選ぶ権利を持つ人間が、その権利を放棄してはいけません。そうした権利を最も持っているのがトップです。そのトップが権利を行使しないで市場にゆだね、「ユーザーの皆さん、お選びください」というのでは、ヒットはおぼつかないですよ。
ユーザーが選ぶのは、ソニーか、松下か、アップルかというメーカーがせいぜいで、それぞれの社内でどの製品を推すのかを決めるのはトップです。
それを、よく分からないからと会議で決めようとすれば、今度はジャッジが遅くなって、他社に先を越されてしまう。先ほども言ったように、新しい企業では創業者が絶対的な権力を持っているからジャッジが早いのです。
では、どのようにしてジャッジするのか。理論的に説明するのが難しいのですが、私たちは「鼻がきく」と表現していました。これは経営者にとって非常に重要な能力ですが、私の見るところ、ソニーのトップで鼻がきいたのは盛田、井深、大賀の3人だけ。その後の出井さん、ハワード・ストリンガーから現在の平井一夫さんにいたるまで全員だめ。鼻のきかないトップがいたらヒット商品は出ませんよ。
――鼻がきいた最後のトップ、大賀さんの功績はゲーム機「プレイステーション」の開発を後押ししたことだと本書にある。「ウォークマンのときと同じように、当初社内にはゲーム機に懐疑的な見方が強かった。そうした意見をねじ伏せたのが大賀だ」(p.84)と。ところが、丸山さんがいなければプレイステーションは世の中に出ていなかったとも聞きます。当時の経緯を教えてください。
プレイステーションの開発を最終的に決断したのが大賀さんであることは間違いありません。大賀さんと私、そしてソニーの課長だった久夛良木健。この3人のラインでソニー・コンピュータエンタテインメント(SCE)を設立し、ゲーム事業への参入を進めていきました。

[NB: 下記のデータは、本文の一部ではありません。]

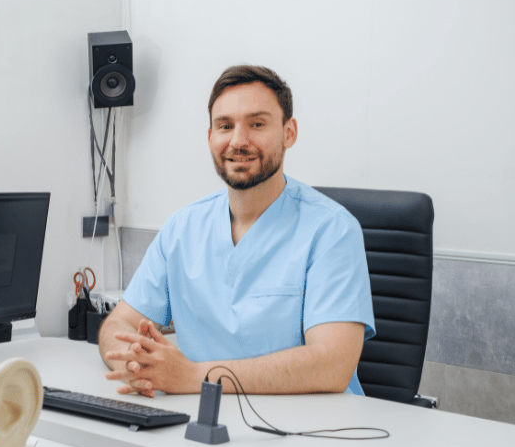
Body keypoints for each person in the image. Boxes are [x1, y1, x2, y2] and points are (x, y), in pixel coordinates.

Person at [98, 65, 375, 398]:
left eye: (257, 124)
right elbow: (119, 324)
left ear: (289, 132)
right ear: (210, 137)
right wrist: (136, 367)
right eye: (225, 126)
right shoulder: (182, 228)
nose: (238, 141)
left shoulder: (331, 230)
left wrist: (194, 377)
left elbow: (332, 365)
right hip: (204, 422)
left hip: (314, 433)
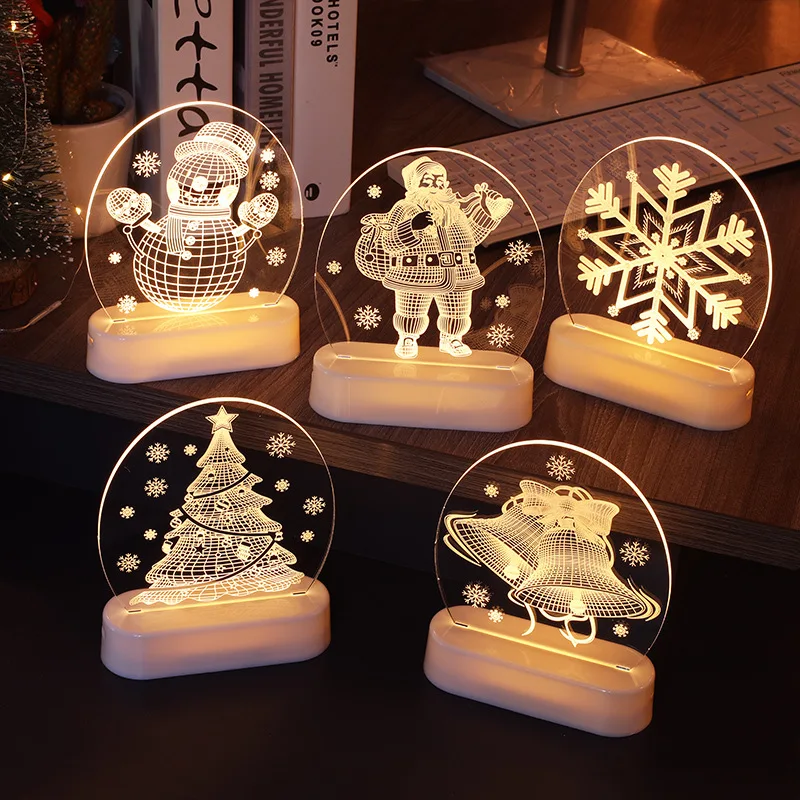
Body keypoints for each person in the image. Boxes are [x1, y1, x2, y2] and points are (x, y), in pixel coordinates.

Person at [355, 156, 513, 359]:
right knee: (411, 309)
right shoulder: (405, 208)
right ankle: (407, 338)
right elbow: (390, 243)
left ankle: (452, 338)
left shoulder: (454, 211)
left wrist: (489, 215)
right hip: (416, 272)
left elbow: (470, 239)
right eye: (427, 181)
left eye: (439, 181)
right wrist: (412, 227)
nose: (434, 186)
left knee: (457, 311)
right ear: (414, 184)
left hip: (458, 272)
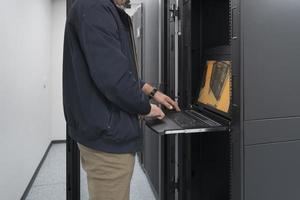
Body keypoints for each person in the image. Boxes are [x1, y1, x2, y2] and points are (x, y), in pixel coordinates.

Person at [63, 0, 180, 199]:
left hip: (104, 131)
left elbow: (119, 70)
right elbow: (114, 80)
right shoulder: (95, 8)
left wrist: (152, 92)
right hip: (107, 138)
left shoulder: (98, 9)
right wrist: (146, 107)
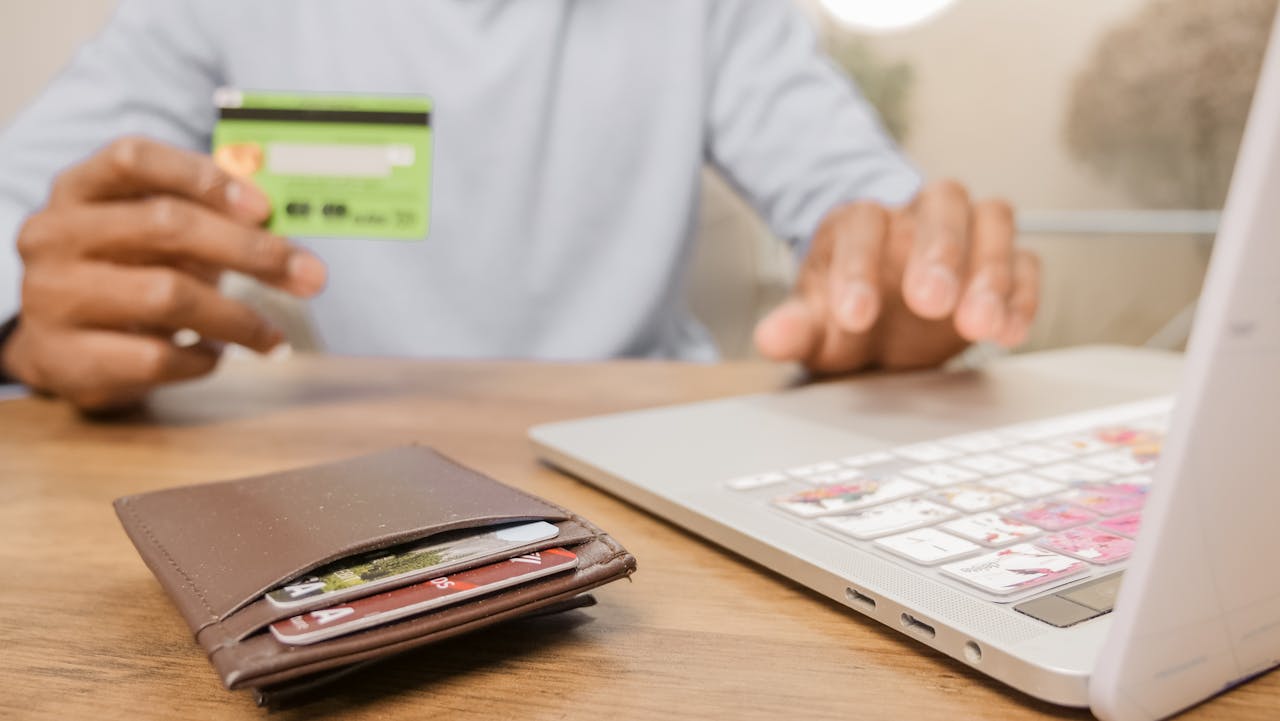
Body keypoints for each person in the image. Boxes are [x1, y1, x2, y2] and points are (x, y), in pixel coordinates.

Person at [0, 0, 1039, 412]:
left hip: (647, 454)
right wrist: (22, 326)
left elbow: (863, 207)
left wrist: (906, 283)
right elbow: (21, 213)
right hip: (347, 460)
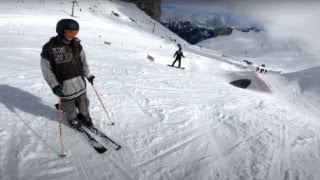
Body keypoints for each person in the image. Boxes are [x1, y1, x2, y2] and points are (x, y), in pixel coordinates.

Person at [40, 19, 95, 128]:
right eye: (70, 32)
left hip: (80, 85)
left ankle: (85, 116)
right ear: (61, 31)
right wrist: (54, 85)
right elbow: (46, 70)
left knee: (84, 105)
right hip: (64, 88)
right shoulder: (49, 48)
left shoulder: (77, 45)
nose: (72, 36)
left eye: (75, 33)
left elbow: (83, 63)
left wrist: (88, 75)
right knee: (70, 109)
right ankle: (73, 120)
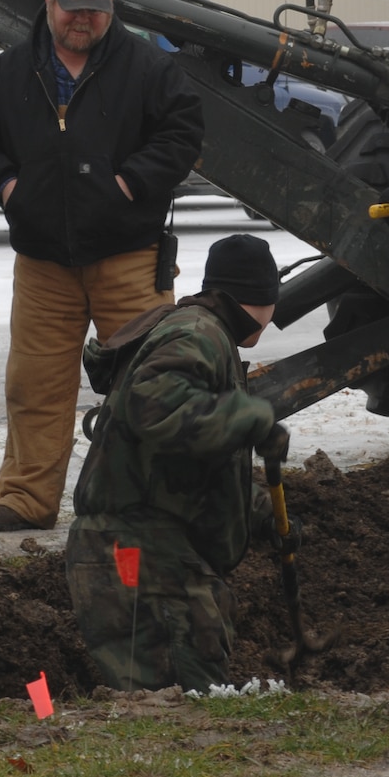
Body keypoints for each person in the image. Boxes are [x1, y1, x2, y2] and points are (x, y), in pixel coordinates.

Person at [0, 0, 206, 533]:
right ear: (49, 1)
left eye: (94, 10)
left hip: (130, 259)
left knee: (149, 383)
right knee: (35, 384)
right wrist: (10, 187)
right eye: (73, 9)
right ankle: (26, 497)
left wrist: (128, 183)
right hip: (43, 265)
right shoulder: (11, 72)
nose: (82, 21)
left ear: (110, 8)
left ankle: (153, 501)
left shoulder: (149, 69)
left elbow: (182, 133)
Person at [65, 234, 289, 692]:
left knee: (171, 707)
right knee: (177, 706)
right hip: (137, 561)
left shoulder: (196, 330)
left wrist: (260, 515)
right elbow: (154, 404)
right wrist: (251, 416)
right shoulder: (198, 334)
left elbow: (183, 462)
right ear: (261, 300)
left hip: (136, 552)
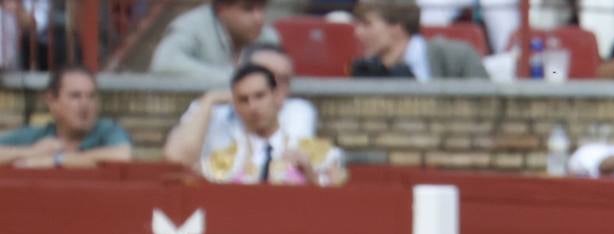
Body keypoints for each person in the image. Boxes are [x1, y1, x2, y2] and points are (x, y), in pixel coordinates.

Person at [163, 44, 317, 172]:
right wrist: (210, 100)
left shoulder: (298, 111)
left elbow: (286, 170)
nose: (274, 88)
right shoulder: (210, 109)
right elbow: (176, 161)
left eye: (283, 80)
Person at [187, 63, 346, 186]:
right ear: (235, 106)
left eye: (259, 96)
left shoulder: (314, 153)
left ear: (276, 96)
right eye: (244, 100)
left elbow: (337, 201)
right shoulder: (223, 161)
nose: (253, 107)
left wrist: (310, 173)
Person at [0, 66, 132, 167]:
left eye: (91, 96)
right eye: (75, 96)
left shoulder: (107, 130)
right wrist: (33, 152)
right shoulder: (38, 135)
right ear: (52, 101)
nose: (85, 105)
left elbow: (122, 155)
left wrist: (56, 160)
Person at [351, 0, 488, 79]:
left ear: (397, 26)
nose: (358, 33)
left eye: (367, 24)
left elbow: (489, 109)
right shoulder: (366, 71)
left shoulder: (458, 57)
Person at [150, 0, 281, 79]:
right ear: (222, 9)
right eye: (248, 9)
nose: (259, 18)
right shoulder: (191, 25)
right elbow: (164, 63)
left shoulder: (268, 36)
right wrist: (235, 77)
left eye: (261, 8)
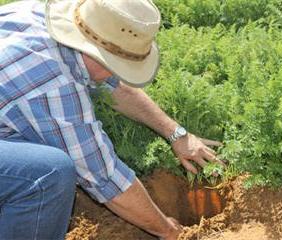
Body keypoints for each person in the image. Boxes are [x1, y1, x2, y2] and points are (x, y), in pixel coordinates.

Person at [0, 0, 224, 239]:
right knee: (49, 174)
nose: (118, 73)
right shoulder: (53, 85)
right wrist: (169, 231)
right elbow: (105, 178)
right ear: (100, 56)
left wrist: (176, 133)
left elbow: (112, 85)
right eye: (118, 66)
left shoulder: (40, 16)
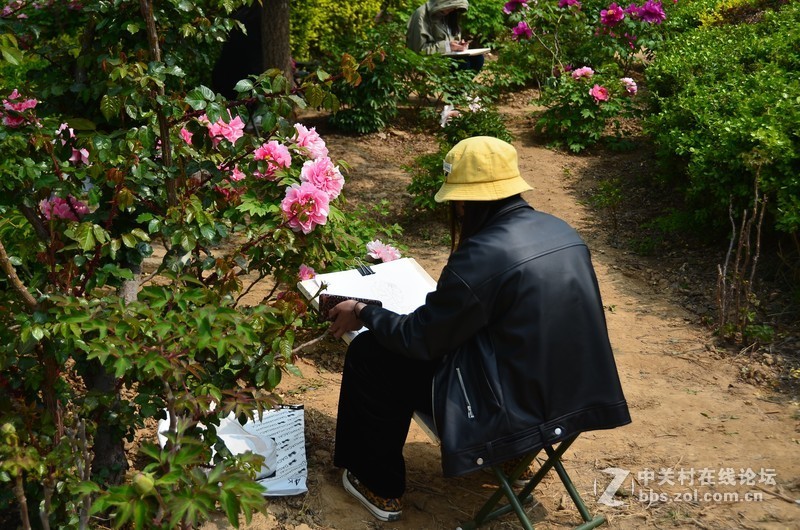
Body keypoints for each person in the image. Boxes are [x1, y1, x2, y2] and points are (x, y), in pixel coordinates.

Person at [327, 136, 631, 522]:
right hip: (569, 395)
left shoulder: (482, 254)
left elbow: (420, 340)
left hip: (511, 408)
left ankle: (378, 485)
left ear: (467, 199)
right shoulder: (561, 231)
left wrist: (364, 311)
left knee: (372, 355)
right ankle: (518, 456)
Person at [406, 0, 484, 73]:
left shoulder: (451, 14)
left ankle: (461, 87)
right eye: (452, 7)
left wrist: (459, 45)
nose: (452, 10)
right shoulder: (421, 15)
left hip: (448, 57)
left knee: (478, 59)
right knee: (463, 64)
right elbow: (419, 51)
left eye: (454, 8)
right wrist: (447, 46)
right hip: (431, 60)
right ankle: (454, 86)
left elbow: (452, 41)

ただ正直いって、ここまでプレイステーションが巨大なビジネスになるとは思っていませんでした。
プレイステーションの開発が始まる以前から、私はソニー・ミュージックで細々とゲームを制作していました。そこへ任天堂のスーパーファミコンへCD-ROMドライブを付ける企画を進めていた久夛良木が、ソフトの制作を依頼してきた。ソニーグループでゲームソフトを制作していたのは、私たちだけだったので。それが久夛良木との縁の始まりです。
ところが久夛良木があまりに強引な交渉をしたものだから、任天堂との提携が決裂してしまった。そこで久夛良木は独自にゲーム機を開発するべきだと主張したのですが、反対ばかりでした。
反対理由もおかしなもので、そのころのゲーム産業は任天堂の天下だったから、「松下電器が相手ならともかく、もとは京都の花札屋だった任天堂と勝負して、もし負けたらどうするんだ」という。
足を引っ張る人があまりに多いので、私は会社に入って初めて社内政治をしましたよ。ソニー・ミュージックの役員だったので、ソニー・ミュージックの会長を兼務していた大賀さんと直接、話ができるルートがあった。それを使ったのです。課長だった久夛良木はトップと直接、話をすることはできません。彼の上には部長、役員と何層もありますから。